Too cool for words. 🙂 Both of these profiles are included by default in some WordPress templates.
rel="pingback" and rel="bookmark" both skirt the charts in the link relationship page. No XFN values made the cut there.
The <a> element — “external seems to be mainly propagated by WordPress, but people have long been asking for a way to label their links as being external vs internal.”

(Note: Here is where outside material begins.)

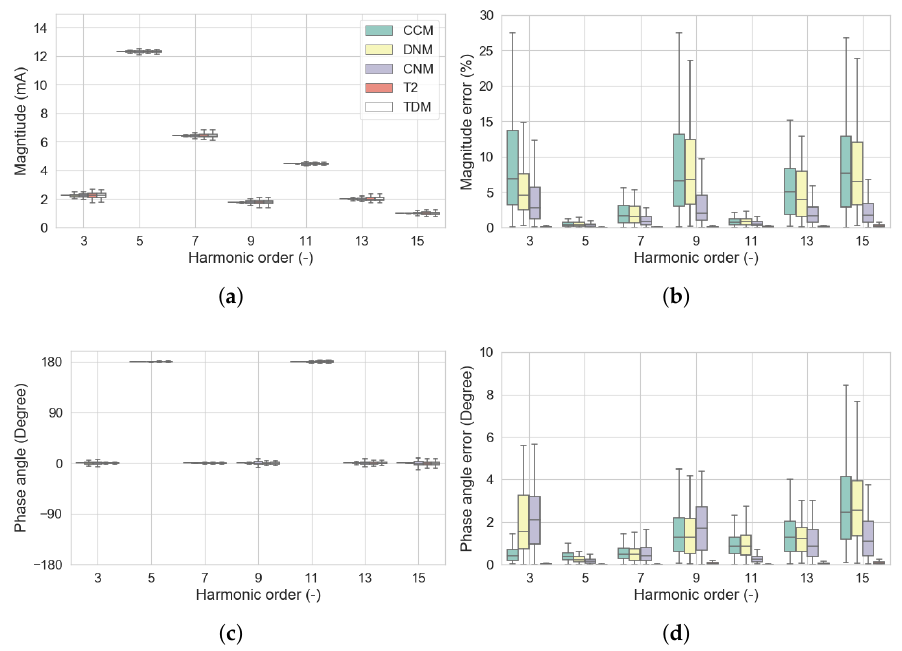
Figure 16. Comparison of the Type C LED lamp frequency domain models for peak-top voltage supply: ( a ) Magnitude; ( b ) Magnitude error; ( c ) Phase angle; and ( d ) Phase angle error. Figures 15–17 are equivalent to those for Type A and B LED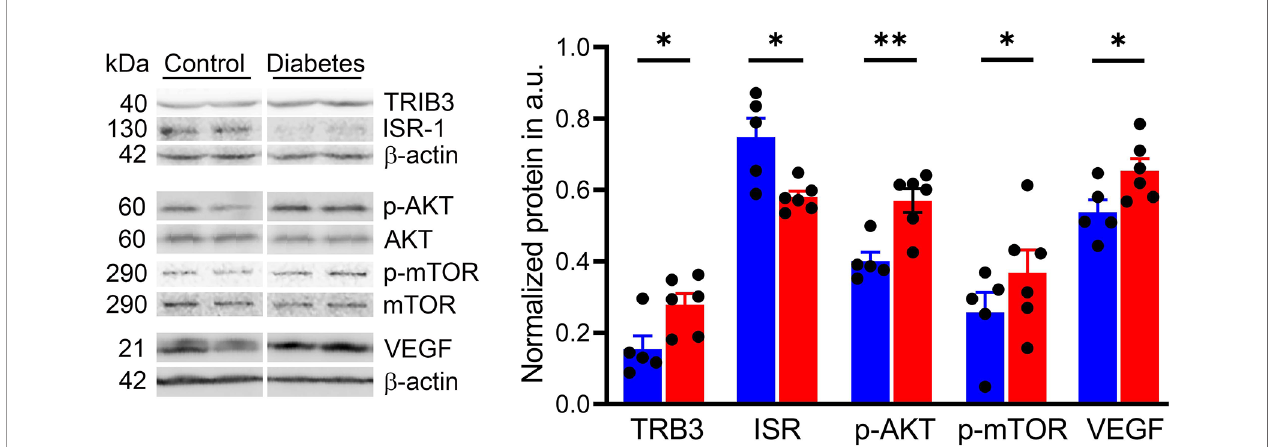
FIGURE 6 | Sustained hyperglycemia results in the alteration of cellular signaling in diabetic retinas. Representative images of the western blot membranes are shown on the left. The measured normalized values of the proteins in question are shown on the right. Reduced IRS expression was detected in diabetic retinas along with an increase in the p-AKT/p-mTOR pathway. In addition, we observed an increase in TRIB3 and VEGF expression, supporting our previous fi ndings in human and mouse diabetic retinas. *p < 0.05, **p < 0.01, (n=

Nice to get a direct mention there, and we’ve supported bookmark and tag from the beginning. All in all the report is a very interesting read, and kudos to Google for doing this type of research and sharing it with the web. I hope to see more of these in the future, it delights my inner markup geek.
Google Privacy
Yahoo and MSN give up your information without a fight, Google fights it. Who do you trust your data with more? Also how would a Web 2.0 company with a much more fragile financial state respond to legal demands from the US Goverment? “We’re going to spend millions fighting the DOJ” seems like a rough way to start a board meeting. 😉 Hat tip: Eric Haller.
Scaling Megaservices
Great interview of the guy running Hotmail, he talks a lot about the scaling of megaservices and some of the concerns of managing tens of thousands of boxes. What would you give to hear a similar interview by his counterpart at Google or Yahoo? Fascinating read.
The Googleverse
I’ve been particpating in an online discussion called The Googleverse with some amazing people the past few days. The conversation has been good (and has been showing up in some of my fav blogs) so I’d recommend checking it out.
French Phrases
After reading about Andy’s adventures I decided I better Google up a French phrasebook for study on the flight. The first hit looks like it would get me in to a little more trouble than I’m looking for. 🙂
GBase and Wikipedia
I’ve seen a lot of people suggest with Google Base they’re competing with Craig’s List and eBay, but I see it much more as a play against Wikipedia. When I chatted with Jimmy Wales he said one of their biggest problems was for things that are relatively structured like the wiki dictionary or quotes having hte data in a totally unstructured wiki format makes it hard to work with. He suggested they would go the direction of mediawiki templates and microformats, which is great to hear. Google has come at it from the other direction, giving you a free-form DB to pour your heart into. I guess the question is, will people become as passionate about distribution (what Google promises) rather than working for the greater good of humanity through the Wikipedia.
Wayfaring
Wayfaring is an interesting new site that lets you tag and create your own routes and places on Google maps, for everything from a good date night route to someone marking their favorite beer joints. (In fact I’m going to 21st Amendment later today.)